The TCLF sectors are often accused of being among the most polluting industries, and it is true that in the past much pain to the planet could have been avoided with foresight and responsibility.

While modern TCLF production sites in Europe have long since changed and today operate under strict environmental considerations, there are still far too many non-EU countries that supply materials, components, and finished goods that do not comply with international environmental standards, thus continuing to taint the image of the sector. This will change!

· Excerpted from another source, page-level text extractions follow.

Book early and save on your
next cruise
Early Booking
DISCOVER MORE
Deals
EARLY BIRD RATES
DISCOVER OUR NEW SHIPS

Indeed, the EU has the ambition to put an end to pollution driven through consumption and to the placing of the planet beyond its limits. The “EU Green Deal” launched in December 2019 and its ancillary strategies (Circular Economy Action Plan, Farm-to-Fork Strategy, Textile Strategy, etc…) have all as objective to revert Climate Change and to deliver a more sustainable economy. Here “Circularity” is the keyword. What does this mean in practice? It means a societal change, a change of paradigm, turning away from a linear way of life where goods were produced, consumed, and simply thrown away, towards a circular economy, where goods are produced, consumed, repaired, and recycled. The circular economy is an economy in which manufacturing plants experiment with industrial symbiosis, where the residues from one process or sector become the raw materials for another product or sector. However, this concept also needs that products are already conceived and designed with this purpose so that components can be more easily recovered, and materials better recycled.

Is this notion of circularity so foreign to the TCLF sectors? Not really!

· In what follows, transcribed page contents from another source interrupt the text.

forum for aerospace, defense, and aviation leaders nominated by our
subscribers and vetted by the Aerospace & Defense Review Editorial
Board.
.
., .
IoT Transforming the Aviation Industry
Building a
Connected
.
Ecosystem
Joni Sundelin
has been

Take for instance the leather industry. Leather is used for a myriad of fashion and technical applications from footwear, to handbags, from furniture to car interiors, from gloves to pants and jackets. And leather isn’t anything else than the recycling of a residue of the meat industry. Tanners recover the hides & skins of animals slaughtered for human consumption (because there is no cow, sheep, or goat that is killed for its skin!) and transform them into a beautiful, durable and sustainable production material. Research and development have led to process innovations that permit the recovery of the hair to make organic fertilisers, of fleshing to produce biofuel, of splits to make collagen and gelatine, and of leather waste to make a composite called “leather fibre board” which stiffens the linings of footwear and leather goods. There will soon be zero waste from European leather.

Similar developments have also come up in the textile industry. Think of this new world of fibres issued from cellulose and think of all the new non-woven materials that are used today in many fashion applications as fillers or carpets. But there is much more…

For footwear and apparel producers, the challenge is somewhat different. For them, the point is foremost a matter of choice of materials, moving away from unsustainable ones, and concentrating on those with better environmental credentials. But there is more, here is where design (eco-design) comes into play. The future will be for those products that manage to minimise cutting waste and where the unavoidable residues are further reused and valorised in the production of other smaller goods.

Yet, there is still quite a lot of work ahead in the TCLF sectors. The complexity and multiplicity of materials and components make a result in still low recycling rates. But with the support of research and the latest technologies, these industries are ready and committed to succeed. What it needs now are young ambitious professionals to make this aspiration a reality.